> [About this exercise] Could you return only the lines that run from the line with "left elbow: (389, 135)" through the final line of the data, exactly as they stand?
··· Records for this exercise
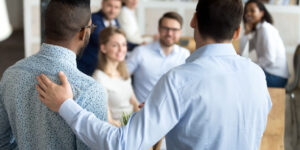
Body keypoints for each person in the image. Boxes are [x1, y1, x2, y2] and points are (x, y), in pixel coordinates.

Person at [36, 0, 272, 149]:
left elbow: (122, 144)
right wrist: (173, 113)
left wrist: (66, 105)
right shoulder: (256, 75)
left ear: (193, 20)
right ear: (237, 31)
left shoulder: (180, 80)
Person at [0, 0, 107, 149]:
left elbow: (3, 143)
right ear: (84, 33)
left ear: (47, 26)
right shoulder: (91, 91)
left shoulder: (10, 75)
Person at [126, 12, 190, 103]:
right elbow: (121, 78)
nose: (169, 33)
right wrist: (133, 103)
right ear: (159, 29)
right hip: (142, 111)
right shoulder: (140, 52)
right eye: (166, 28)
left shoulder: (185, 54)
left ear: (180, 32)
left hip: (173, 112)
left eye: (174, 30)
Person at [93, 27, 139, 126]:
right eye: (115, 45)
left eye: (124, 45)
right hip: (117, 132)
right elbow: (108, 120)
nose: (121, 49)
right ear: (103, 48)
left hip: (132, 125)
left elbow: (134, 102)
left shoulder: (123, 72)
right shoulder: (99, 78)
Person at [239, 0, 289, 88]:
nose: (248, 14)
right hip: (270, 73)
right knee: (242, 75)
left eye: (252, 10)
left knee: (242, 78)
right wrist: (246, 32)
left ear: (262, 13)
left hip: (276, 77)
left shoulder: (266, 29)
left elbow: (270, 59)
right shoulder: (258, 31)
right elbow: (243, 51)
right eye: (246, 11)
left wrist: (251, 65)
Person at [77, 0, 122, 76]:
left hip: (103, 68)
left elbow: (119, 39)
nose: (112, 10)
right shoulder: (92, 20)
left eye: (116, 7)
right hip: (87, 68)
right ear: (103, 4)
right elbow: (101, 39)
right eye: (109, 6)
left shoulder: (115, 22)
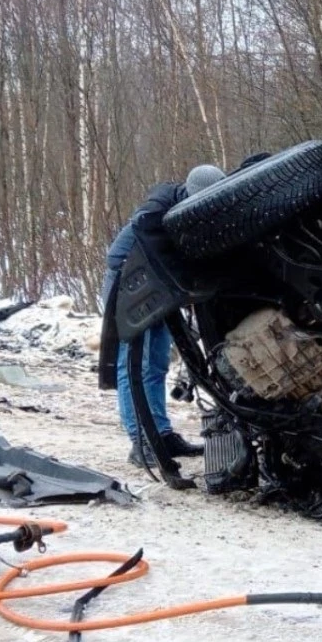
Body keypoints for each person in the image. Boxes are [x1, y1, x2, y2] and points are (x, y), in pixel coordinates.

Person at [103, 164, 226, 466]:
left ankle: (161, 433)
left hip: (160, 293)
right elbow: (117, 257)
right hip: (130, 288)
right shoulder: (154, 214)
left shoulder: (187, 213)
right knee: (132, 365)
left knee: (155, 365)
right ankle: (141, 440)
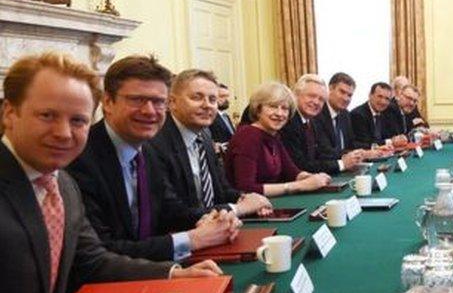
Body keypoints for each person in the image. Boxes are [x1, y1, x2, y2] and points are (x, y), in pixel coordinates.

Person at [0, 53, 221, 293]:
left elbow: (92, 259)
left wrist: (172, 274)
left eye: (78, 120)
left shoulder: (62, 183)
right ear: (8, 113)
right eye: (47, 116)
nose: (64, 133)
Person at [68, 55, 241, 262]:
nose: (149, 111)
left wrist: (214, 220)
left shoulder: (147, 149)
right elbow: (102, 250)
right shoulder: (80, 156)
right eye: (137, 100)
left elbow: (170, 210)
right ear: (107, 102)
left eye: (158, 102)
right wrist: (192, 239)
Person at [147, 69, 272, 217]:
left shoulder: (205, 134)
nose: (207, 105)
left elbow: (222, 189)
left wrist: (245, 198)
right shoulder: (155, 141)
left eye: (212, 100)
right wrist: (238, 209)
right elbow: (171, 212)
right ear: (172, 102)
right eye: (197, 97)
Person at [224, 82, 332, 196]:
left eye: (285, 108)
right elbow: (246, 188)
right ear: (258, 109)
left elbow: (292, 172)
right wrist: (300, 186)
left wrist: (311, 177)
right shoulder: (247, 136)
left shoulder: (273, 135)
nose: (280, 113)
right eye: (273, 106)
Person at [279, 74, 364, 175]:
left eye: (321, 99)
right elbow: (300, 165)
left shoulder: (311, 121)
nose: (316, 102)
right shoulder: (288, 121)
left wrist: (350, 156)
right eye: (311, 96)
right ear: (296, 95)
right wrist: (341, 164)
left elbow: (322, 153)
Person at [350, 82, 407, 149]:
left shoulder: (385, 113)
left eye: (387, 99)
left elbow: (389, 135)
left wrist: (398, 139)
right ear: (370, 95)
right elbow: (366, 143)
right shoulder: (358, 115)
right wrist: (390, 141)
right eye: (380, 96)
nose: (383, 102)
······
> [Response to the exercise]
left elbow: (389, 135)
left wrist: (398, 139)
right ear: (370, 95)
right elbow: (366, 143)
right shoulder: (358, 115)
right wrist: (390, 141)
right eye: (380, 96)
nose: (383, 102)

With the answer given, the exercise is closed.